---------- Passo del documento

Dopo le feste natalizie , Rinaldo ripartì per la sua diocesi. Non sarebbe forse stato lui incaricato di trasmettere a Bruno l'ordine di recarsi a Roma? Di Bruno non aveva potuto non parlare con Urbano II. Nei colloqui tra codesti due uomini che discutevano dello stato della Chiesa di Francia, delle riforme da introdurre e soprattutto di persone sante e coraggiose da trovare e porre a disposizione del Papa legittimo, potevano non esser ricordati il nome di Bruno, la fondazione di Certosa, il compito di spirituale elevazione che quell'eremo ogni giorno maggiormente assolveva? Tanto più che l'uno e l'altro erano stati discepoli di Bruno e serbavano un vivissimo ricordo degli avvenimenti di Reims... D'altro canto il Papa e il vescovo ben ponderavano la gravità della risoluzione: sottrare Bruno a quell'esperimento spirituale non era forse troncare per sempre l'iniziativa sorta da poco e sì ricca di promesse?

 Finalmente Sua Santità si era risolto di correre detto rischio... Ma si può suppore che, invece di trasmettere l'ordine mediante un messo anonimo, per deferenza verso il suo maestro d'un tempo abbia preferito farglielo giungere per il tramite di un comune amico che inoltre assumeva nel Regno - ed il Papa ve lo aveva confermato col memorato privilegio del 25 dicembre - una delle più alte cariche ecclesiastiche... Se tale ipotesi fosse accettata, l'ordine degli avvenimenti verrebbe stabilito in modo abbastanza probabile: dopo le feste natalizie, Rinaldo lascia Roma, latore dell'ordine, ancora segreto, di Urbano II a Bruno. Tale viaggio invernale, attraverso regioni di cui talune infestate dai partigiani dell'antipapa Guiberto, doveva richiedere circa quattro settimane.

--------------------

### Compito A
Trascrivi parola per parola il brano su Bruno e Urbano II da "Finalmente Sua Santità" a "circa quattro settimane.".
### Compito B
Nel brano su Bruno e Urbano II, quanto tempo doveva richiedere il viaggio invernale di Rinaldo?
### Compito C
Scrivi il seguito del brano su Bruno e Urbano II, riprendendo dopo la sua ultima frase.

---------- Dati disponibili

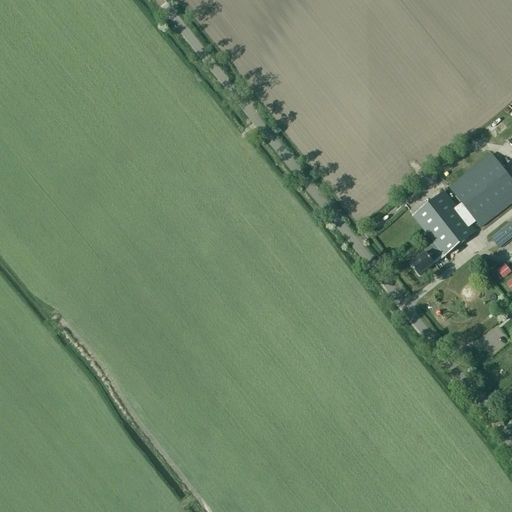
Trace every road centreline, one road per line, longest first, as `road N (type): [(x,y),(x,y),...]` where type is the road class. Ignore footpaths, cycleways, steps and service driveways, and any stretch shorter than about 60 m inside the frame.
road 1 (unclassified): [(158,0),(511,448)]
road 2 (track): [(209,511),(61,322)]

--------------------

### Risposta scritta A
Finalmente Sua Santità si era risolto di correre detto rischio... Ma si può suppore che, invece di trasmettere l'ordine mediante un messo anonimo, per deferenza verso il suo maestro d'un tempo abbia preferito farglielo giungere per il tramite di un comune amico che inoltre assumeva nel Regno - ed il Papa ve lo aveva confermato col memorato privilegio del 25 dicembre - una delle più alte cariche ecclesiastiche... Se tale ipotesi fosse accettata, l'ordine degli avvenimenti verrebbe stabilito in modo abbastanza probabile: dopo le feste natalizie, Rinaldo lascia Roma, latore dell'ordine, ancora segreto, di Urbano II a Bruno. Tale viaggio invernale, attraverso regioni di cui talune infestate dai partigiani dell'antipapa Guiberto, doveva richiedere circa quattro settimane.

### Risposta scritta B
Circa quattro settimane.

### Risposta scritta C
Verso la fine di Gennaio del 1090 egli sarebbe giunto a Grenoble ed avrebbe trasmesso a Bruno l'ordine per partire per l'Urbe. E' questa una semplice ipotesi, resa, per altro, almeno verosimile dalla sua connessione con gli avvenimenti. Stando alle scarne frasi della Cronaca Magister, potrebbesi  supporre che la partenza di Bruno sia avvenuta in modo più semplice. Ma, se da parte di lui l'obbedienza fu completa ed incondizionata una volta venuto a conoscenza dell'ordine di Urbano II, di fatto la nuova provocò nel gruppo degli eremiti che vivevano con lui un grandissimo sgomento. Come concepire il deserto di Certosa senza la presenza di colui che ne era l'anima? Essi quindi risolsero di porre termine al loro esperimento e di separarsi abbandonando l'eremo. Alla fin fine, in un tempo in cui la vocazione eremitica era in auge, non mancavano esempi di eremiti che mettevano termine alla loro vita solitaria col ritornare ciascun allo loro stato anteriore ovvero con l'associarsi del gruppo a qualche vicina abbazia. 

Indarno Bruno si sforzò d'impedire questo gesto di scoraggiamento; la risoluzione venne presa: gli eremiti si sarebbero separati. Di tale dispersione abbiamo una prova incontestabile nella lettera di Urbano II e nell'atto giuridico di Seguino di cui fra poco parleremo; e siamo non meno certi che giunse fino all'abbandono dell'eremo. Il tempo stringeva. Dato che i suoi confratelli erano risoluti a non continuare senza di lui l'esperimento di Certosa, a Bruno rimaneva da regolar prima della partenza le questione di proprietà. Col consenso di Ugo, vescovo di Grenoble, che aveva giurisdizione sulle terre di Certosa, si risolse di rimettere la proprietà all'abbazia  di La Chaise-Dieu nella persona del suo abate Seguino. Il nome di questi non si trova tra quelli dei donatori sulla carta del 1086, e non era forse lui il solo donatore << ecclesiastico >>? Era naturale che quelle terre monastiche facessero ritorno al monastero.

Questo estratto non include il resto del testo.